» **Extrait fourni**:
========================

PRIÈRE, REPENTIR ET PARDON
Le message de kippour
Le Nouvel An et kippour forment un tout dans le calendrier liturgique juif et s’orientent autour de trois grands axes : confesser ses fautes et implorer le pardon divin, réaliser que Dieu est bien le créateur de l’univers et, enfin, la symbolique de la ligature (et non du sacrifice) d’Isaac. C’est un peu le sommet que la spiritualité juive atteint en ces journées de prières et de contrition. L’enseignement tiré de ce triptyque tient en peu de mots : l’infinie miséricorde divine accordant la rémission des péchés et la supériorité de la conscience morale de l’homme qui affirme ses droits : à une humanité éthique répond donc un monothéisme éthique, une divinité monothéiste, amie de l’homme, ne souhaitant que son repentir et non point sa mort. Dans le contexte monothéiste, la prière fait fléchir Dieu et provoque en lui une sorte de mutation puisqu’il abandonne la rigueur implacable du jugement pour dispenser, en fin de compte, bienfaits et bénédictions. On peut dire que le repentir sincère de l’homme est générateur de miséricorde divine.
Que peut-on bien dire pendant tant d’heures passées à prier à la synagogue ? on prononce bien sûr des pétitions privées, des demandes personnelles ; mais il y a surtout des appels à la paix entre les nations, à la concorde entre les êtres humains, à la clémence des cycles de la nature, en une phrase au bien-être universel.
J’extrais deux prières qui brillent par leur vocation universaliste : les orants juifs implorent Dieu de donner de la semence au semeur et de la nourriture au mangeur. Un peu plus loin, dans le cadre non plus des prières pénitentielles mais des grâces invoquées en faveur du genre humain, on prie Dieu que l’année nouvelle soit une année au cours de laquelle aucune femme ne perde le fruit de ses entrailles… Ces deux pétitions illustrent bien le caractère universaliste de cette journée où Israël est censé prier pour lui-même mais aussi pour l’ensemble de l’humanité. C’est pour cette raison que la figure, à la fois tutélaire et charismatique, d’Abraham, parangon de l’humanité monothéiste, est omniprésente. En effet, ce patriarche incarne l’abandon confiant à Dieu, l’invincible foi en sa providence.

========================

» **Informations extraites**:

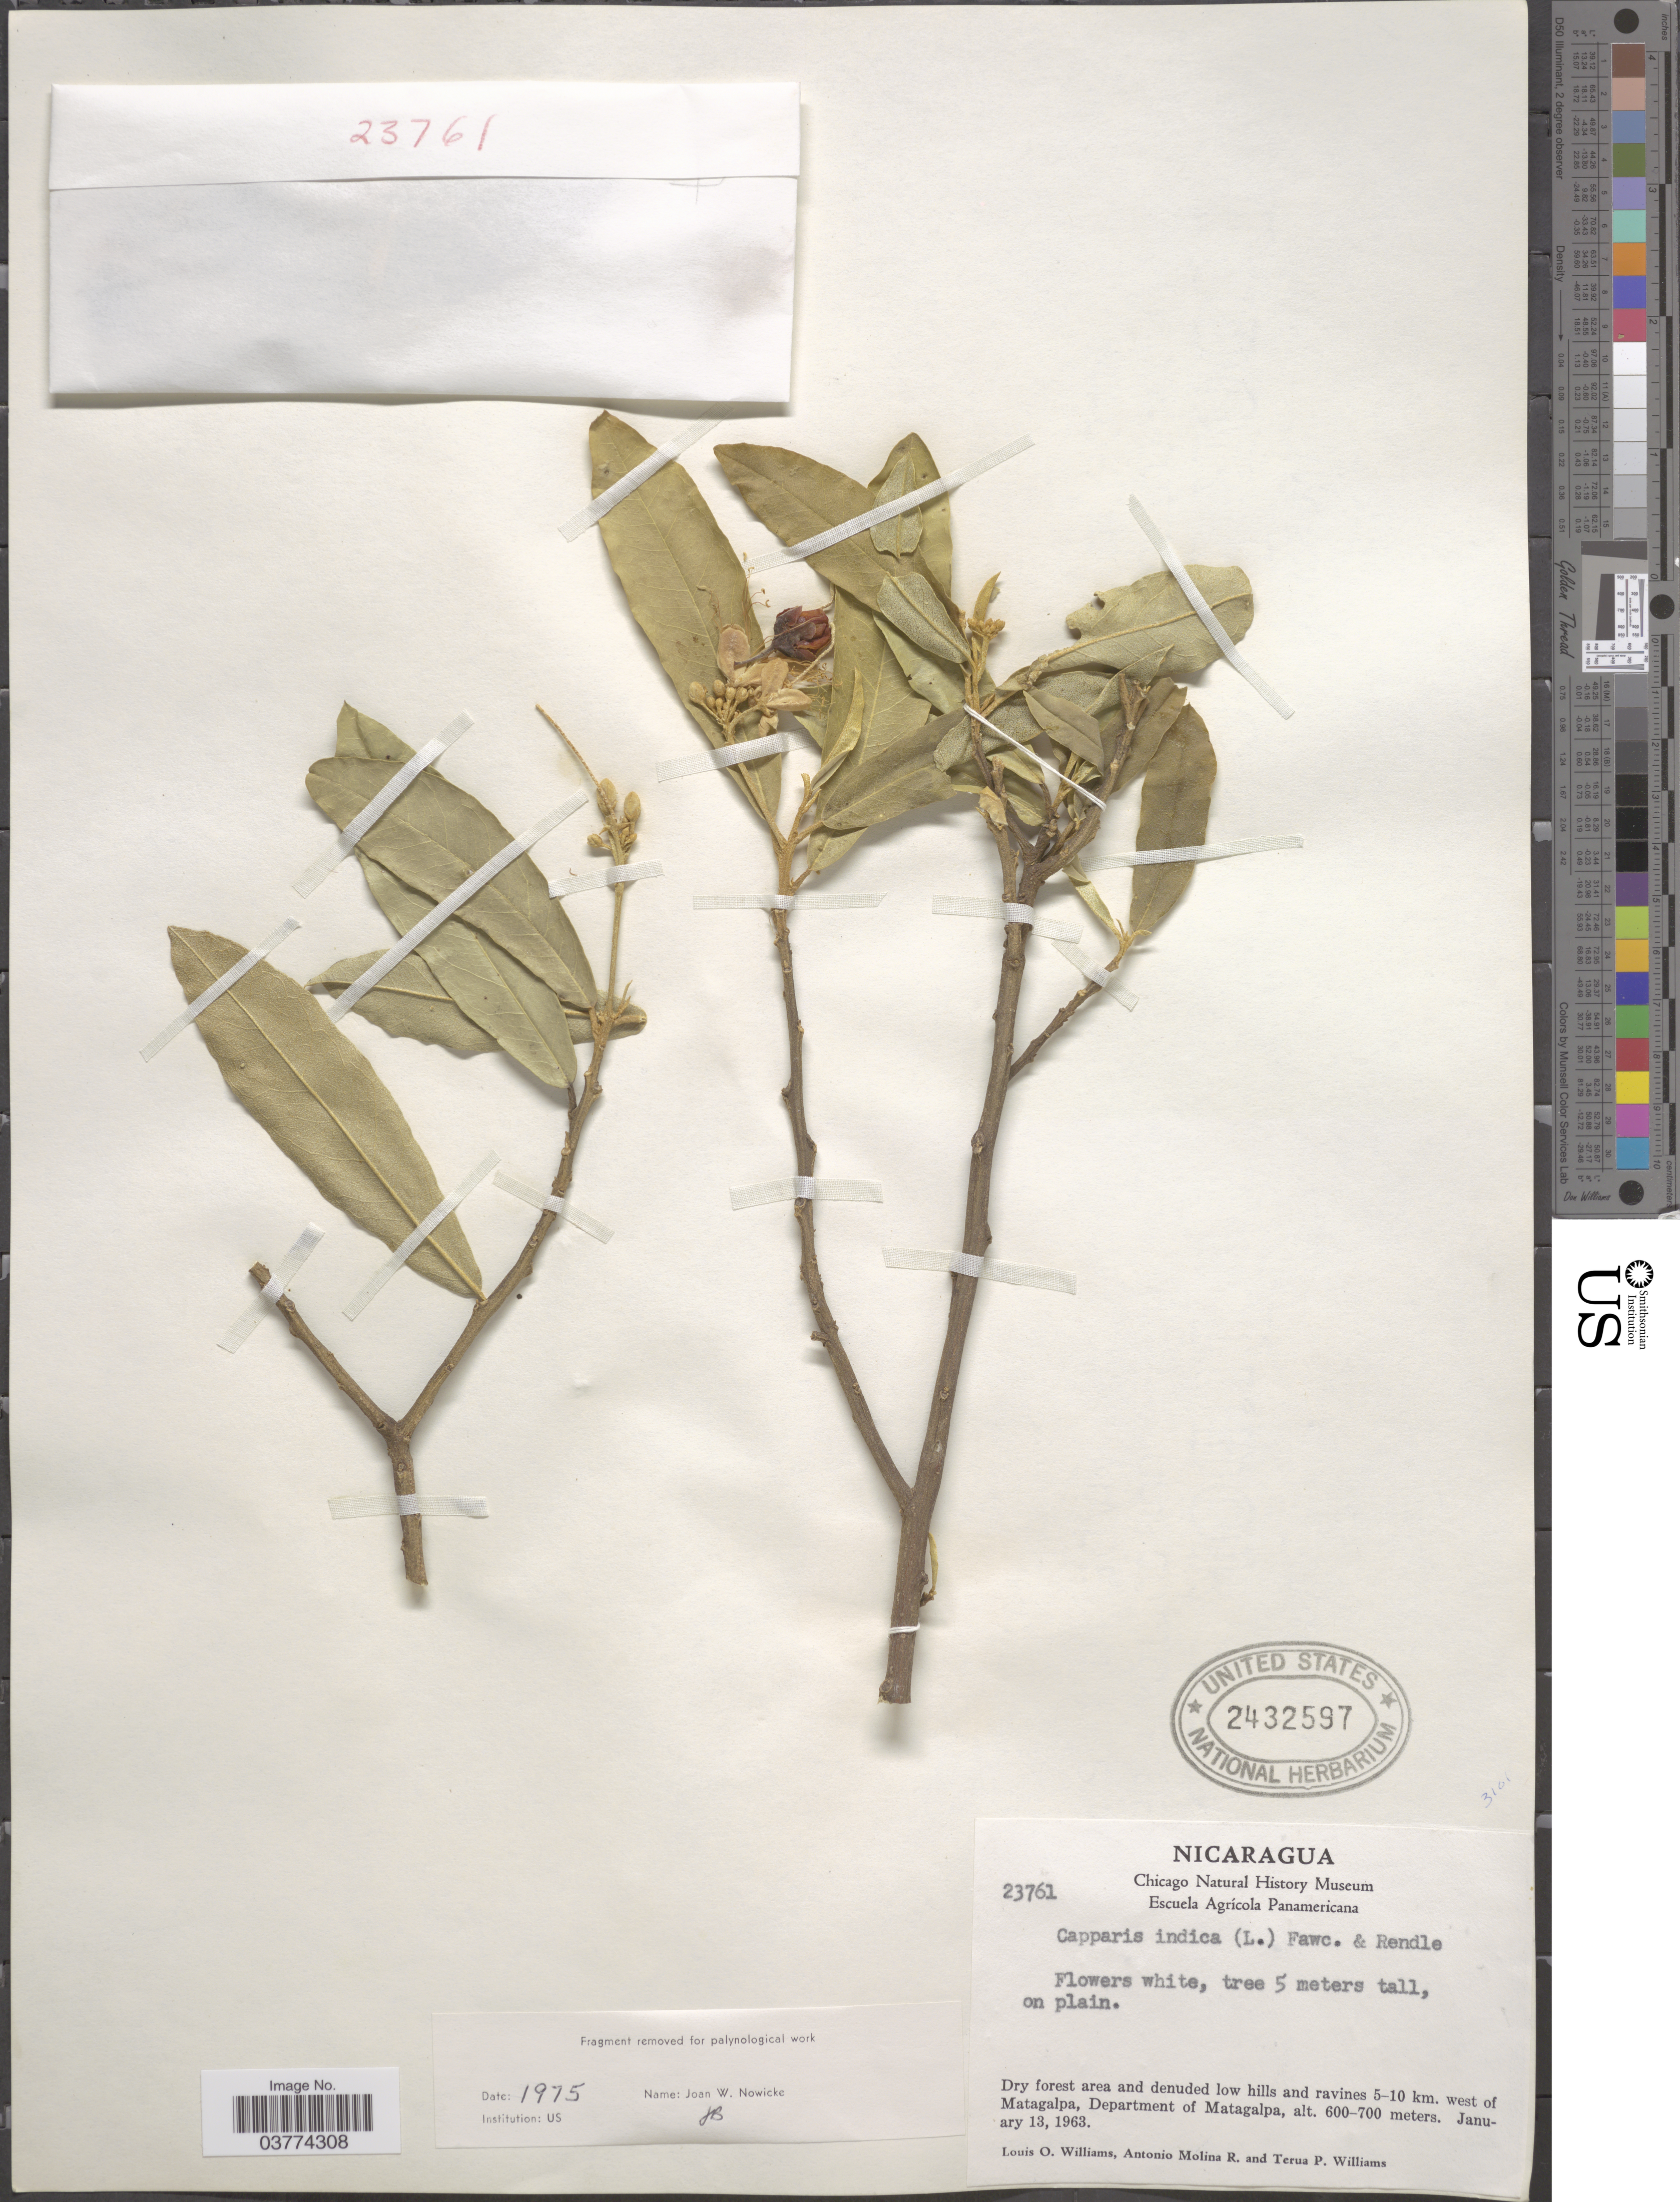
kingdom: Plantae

========================

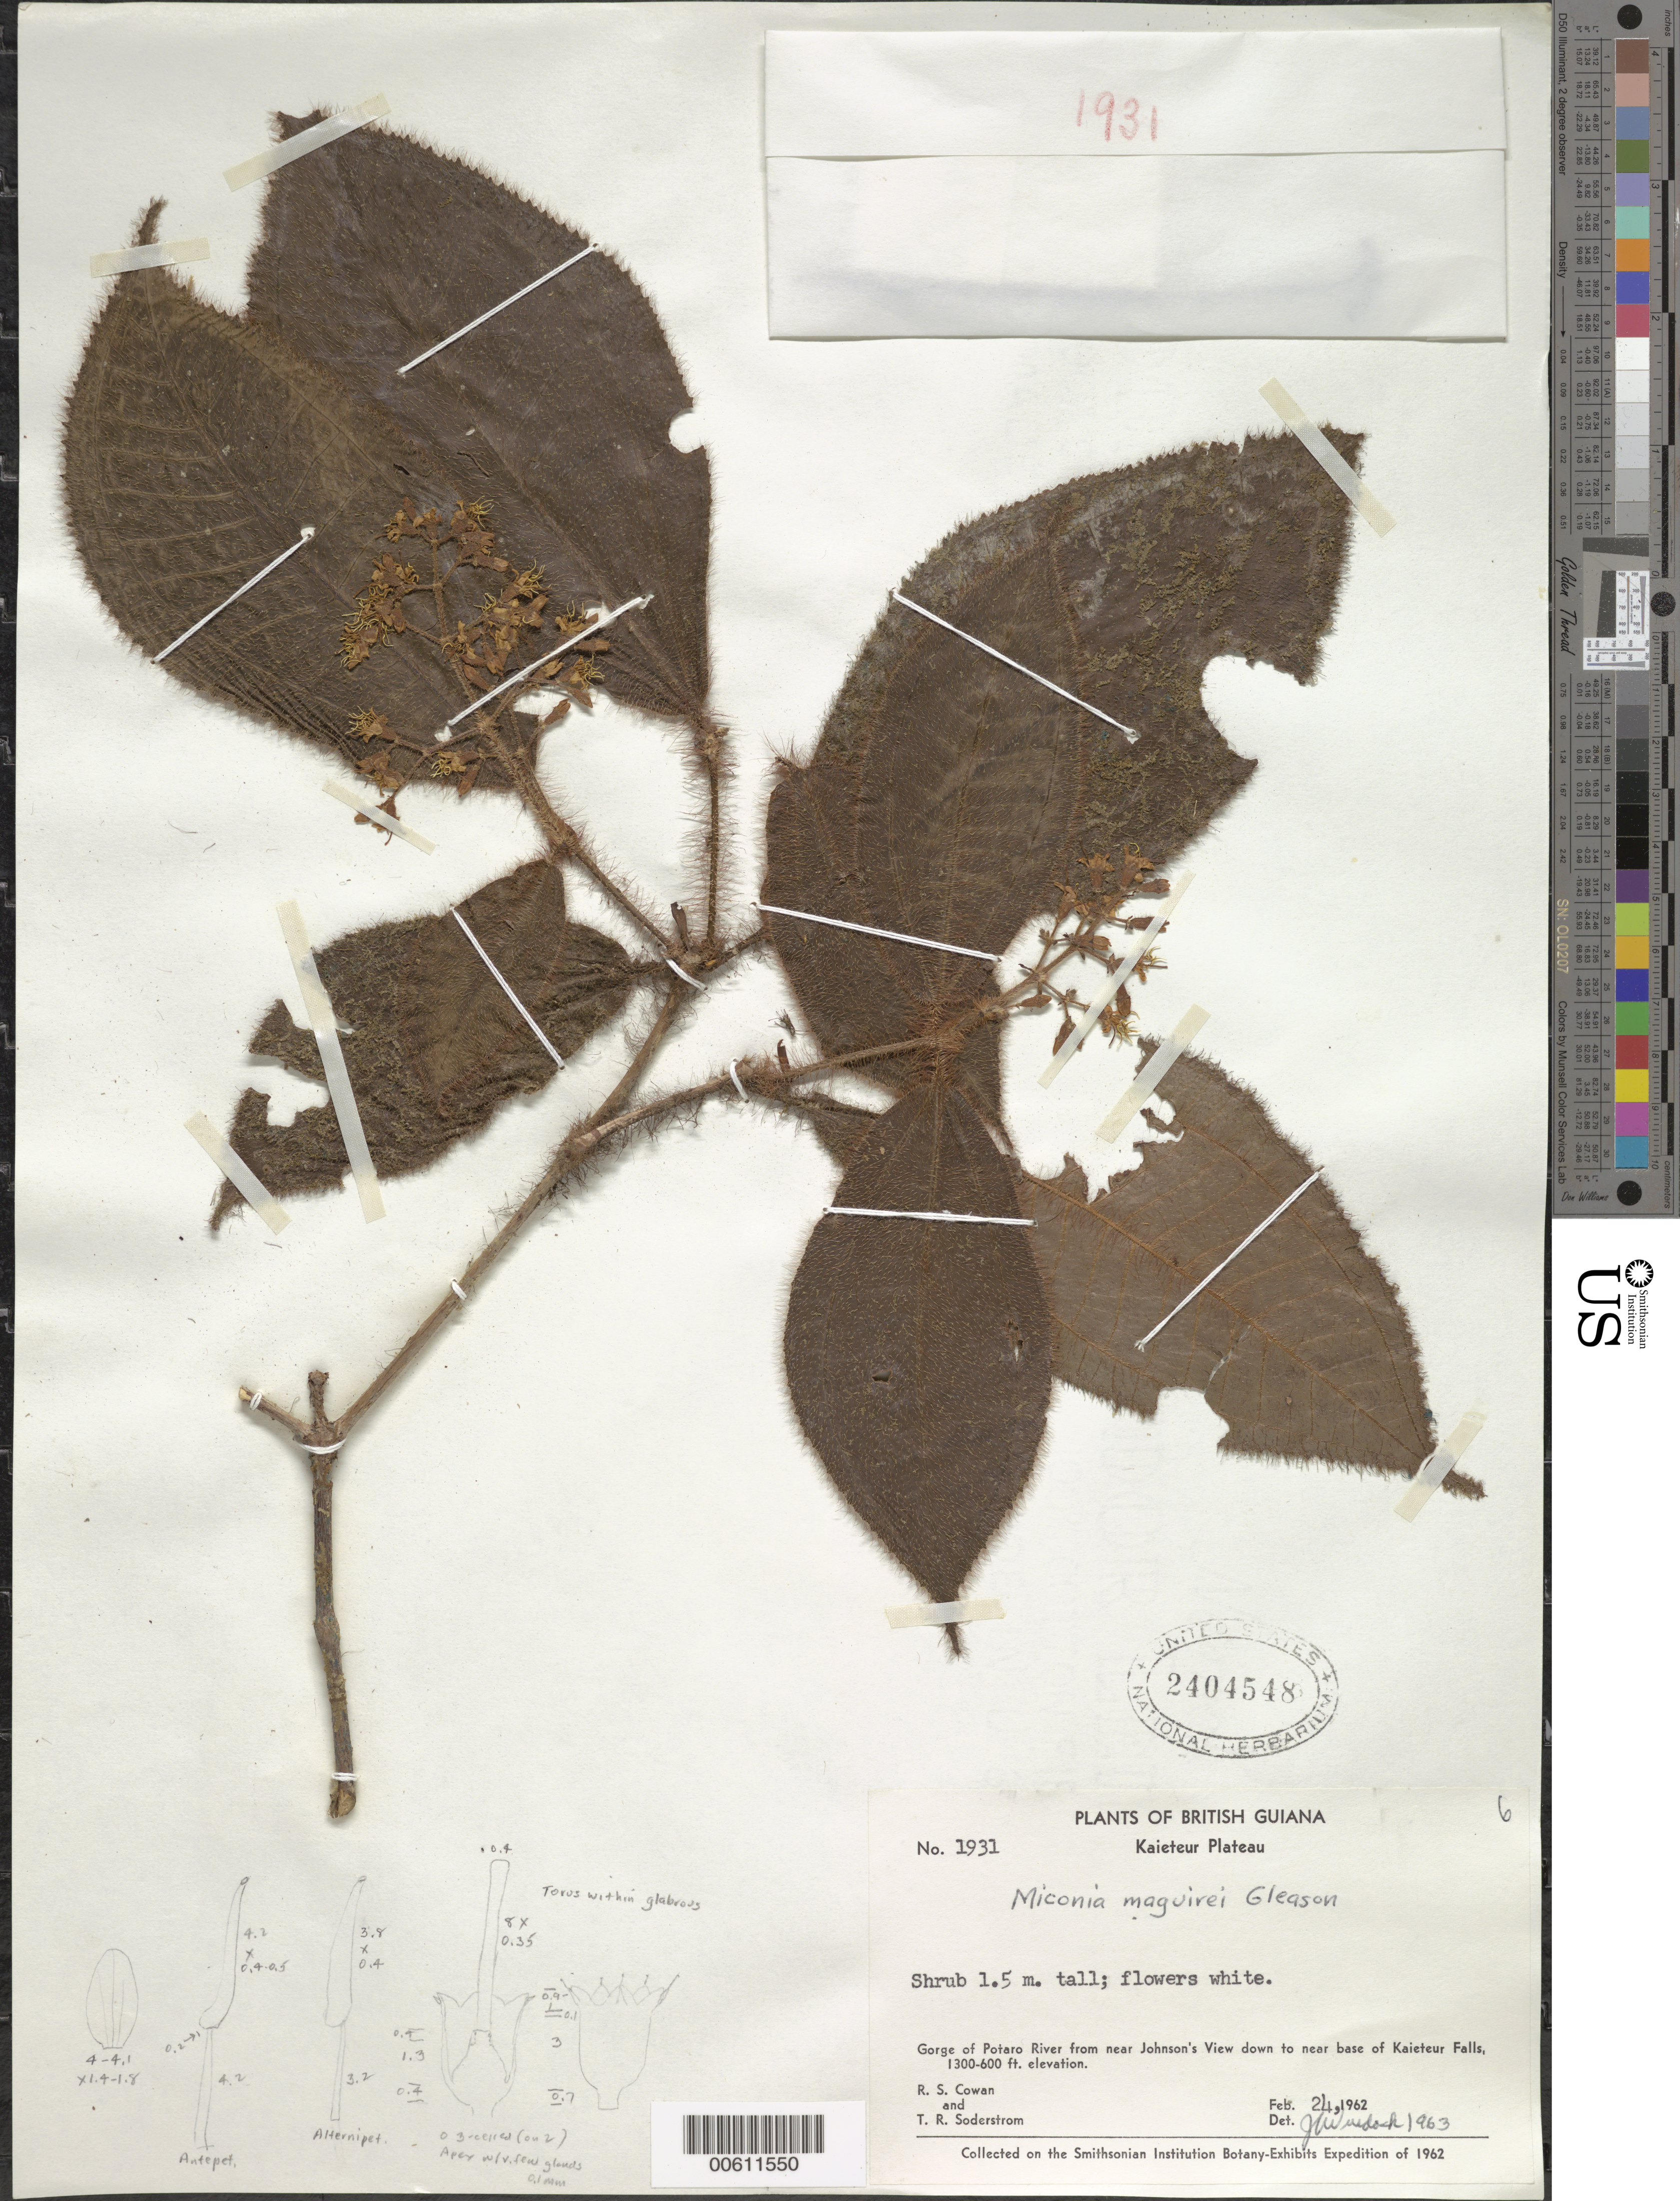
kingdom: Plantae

========================

» **Exercice 1**: D’après l’extrait sur kippour, quelle figure est omniprésente en cette journée ?
» **Exercice 2**: Pour chacune de ces affirmations, indiquez si elle concorde avec l’extrait sur kippour, en citant les mots décisifs du texte : (a) la ligature d’Isaac y est présentée comme un sacrifice ; (b) on prie pour qu’aucune femme ne perde le fruit de ses entrailles durant l’année nouvelle ; (c) les prières prononcées à la synagogue se limitent à des demandes personnelles.
» **Exercice 3**: Reprenez s’il vous plaît l’extrait sur kippour à partir de sa dernière phrase et poursuivez-le.
Les enregistrements n’ont aucun lien avec l’extrait sur kippour.

» **Résultat 1**: Abraham, parangon de l’humanité monothéiste.

» **Résultat 2**:
(a) Non : « la symbolique de la ligature (et non du sacrifice) d’Isaac ».
(b) Oui : « on prie Dieu que l’année nouvelle soit une année au cours de laquelle aucune femme ne perde le fruit de ses entrailles ».
(c) Non : « mais il y a surtout des appels à la paix entre les nations ».

» **Résultat 3**:
Kippour remet à l’honneur le seul instrument de musique dont le peuple juif est familier depuis l’Antiquité biblique : la corne de bélier (shofar). En réalité, cette sonnerie ne vise qu’à signaler la fin de la prière et du jeûne, mais pour la conscience religieuse, elle est devenue synonyme d’exaucement des prières. Les sons continus ou saccadés de cette sonnerie plongent l’orant dans un état de vigilance et l’incitent à reconsidérer tous les actes de l’année écoulée. Mais il y a aussi une symbolique moins évidente : le fait d’immoler un bélier en lieu et place d’un être humain et de se servir de sa corne (instrument symbolisant sa puissance) pour rendre culte au Dieu unique devait montrer que cette nouveauté théologique était à la mesure de la révolution monothéiste (Ex. 14).
Kippour est aussi le jour au cours duquel on lit à la synagogue le livre du prophète Jonas qui ne compte qu’un seul chapitre où Dieu, contre l’avis de son émissaire, se révèle être synonyme d’amour et de bonté. Jonas, ce prophète un peu impatient qui quitte, le cœur léger, une ville promise à la destruction et entend être, de loin, le témoin de sa ruine. Dans son insondable naïveté, Jonas avait tout prévu, excepté la nature conciliante et charitable d’un Dieu miséricordieux.
Petite Histoire de la philosophie juive (Ellipses, octobre 2008)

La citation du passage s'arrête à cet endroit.